> [What is required]: Please select and copy every line of the records below that contains the word "einem". Case counts.

[Text data extracted from pages]
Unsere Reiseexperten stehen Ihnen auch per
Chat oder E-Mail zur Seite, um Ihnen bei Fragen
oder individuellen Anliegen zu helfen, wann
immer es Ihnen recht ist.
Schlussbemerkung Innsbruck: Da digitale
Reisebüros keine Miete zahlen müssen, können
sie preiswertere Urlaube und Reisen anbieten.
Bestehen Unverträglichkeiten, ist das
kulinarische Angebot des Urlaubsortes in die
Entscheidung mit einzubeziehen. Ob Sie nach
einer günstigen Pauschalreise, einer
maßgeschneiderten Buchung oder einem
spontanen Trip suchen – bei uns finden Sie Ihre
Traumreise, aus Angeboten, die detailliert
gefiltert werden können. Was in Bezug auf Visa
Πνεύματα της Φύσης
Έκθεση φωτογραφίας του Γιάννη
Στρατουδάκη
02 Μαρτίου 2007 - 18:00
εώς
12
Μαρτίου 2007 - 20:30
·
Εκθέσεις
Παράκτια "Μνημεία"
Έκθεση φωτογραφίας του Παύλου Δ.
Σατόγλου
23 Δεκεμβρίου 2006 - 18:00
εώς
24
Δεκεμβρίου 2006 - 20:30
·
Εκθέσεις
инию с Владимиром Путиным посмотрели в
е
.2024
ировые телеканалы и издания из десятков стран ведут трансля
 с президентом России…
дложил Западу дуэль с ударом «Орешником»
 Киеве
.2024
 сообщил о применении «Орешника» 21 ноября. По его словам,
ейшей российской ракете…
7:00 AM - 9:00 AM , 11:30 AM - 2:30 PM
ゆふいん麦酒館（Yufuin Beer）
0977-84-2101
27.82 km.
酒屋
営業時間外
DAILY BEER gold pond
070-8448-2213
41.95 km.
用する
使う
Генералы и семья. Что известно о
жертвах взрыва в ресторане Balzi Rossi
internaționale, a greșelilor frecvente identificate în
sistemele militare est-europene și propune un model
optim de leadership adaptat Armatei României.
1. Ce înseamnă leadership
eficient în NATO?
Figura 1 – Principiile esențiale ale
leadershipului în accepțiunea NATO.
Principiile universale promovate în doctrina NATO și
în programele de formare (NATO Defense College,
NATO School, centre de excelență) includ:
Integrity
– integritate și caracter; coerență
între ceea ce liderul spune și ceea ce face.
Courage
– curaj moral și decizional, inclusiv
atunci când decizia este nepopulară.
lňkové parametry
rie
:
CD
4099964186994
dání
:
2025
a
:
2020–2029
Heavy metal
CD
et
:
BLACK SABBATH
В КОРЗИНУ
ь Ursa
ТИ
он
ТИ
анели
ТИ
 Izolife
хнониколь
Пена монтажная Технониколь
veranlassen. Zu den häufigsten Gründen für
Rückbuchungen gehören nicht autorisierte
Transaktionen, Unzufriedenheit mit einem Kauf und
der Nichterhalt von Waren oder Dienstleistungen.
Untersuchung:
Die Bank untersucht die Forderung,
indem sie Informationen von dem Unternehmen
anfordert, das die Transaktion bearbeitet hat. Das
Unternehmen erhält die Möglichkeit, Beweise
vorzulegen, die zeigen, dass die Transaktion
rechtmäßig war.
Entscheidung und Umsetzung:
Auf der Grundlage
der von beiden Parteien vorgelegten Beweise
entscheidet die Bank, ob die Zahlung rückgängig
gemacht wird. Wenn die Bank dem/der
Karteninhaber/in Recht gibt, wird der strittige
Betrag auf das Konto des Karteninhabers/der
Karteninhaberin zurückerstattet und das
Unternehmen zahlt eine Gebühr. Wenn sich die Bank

> [Written response]:
maßgeschneiderten Buchung oder einem
Transaktionen, Unzufriedenheit mit einem Kauf und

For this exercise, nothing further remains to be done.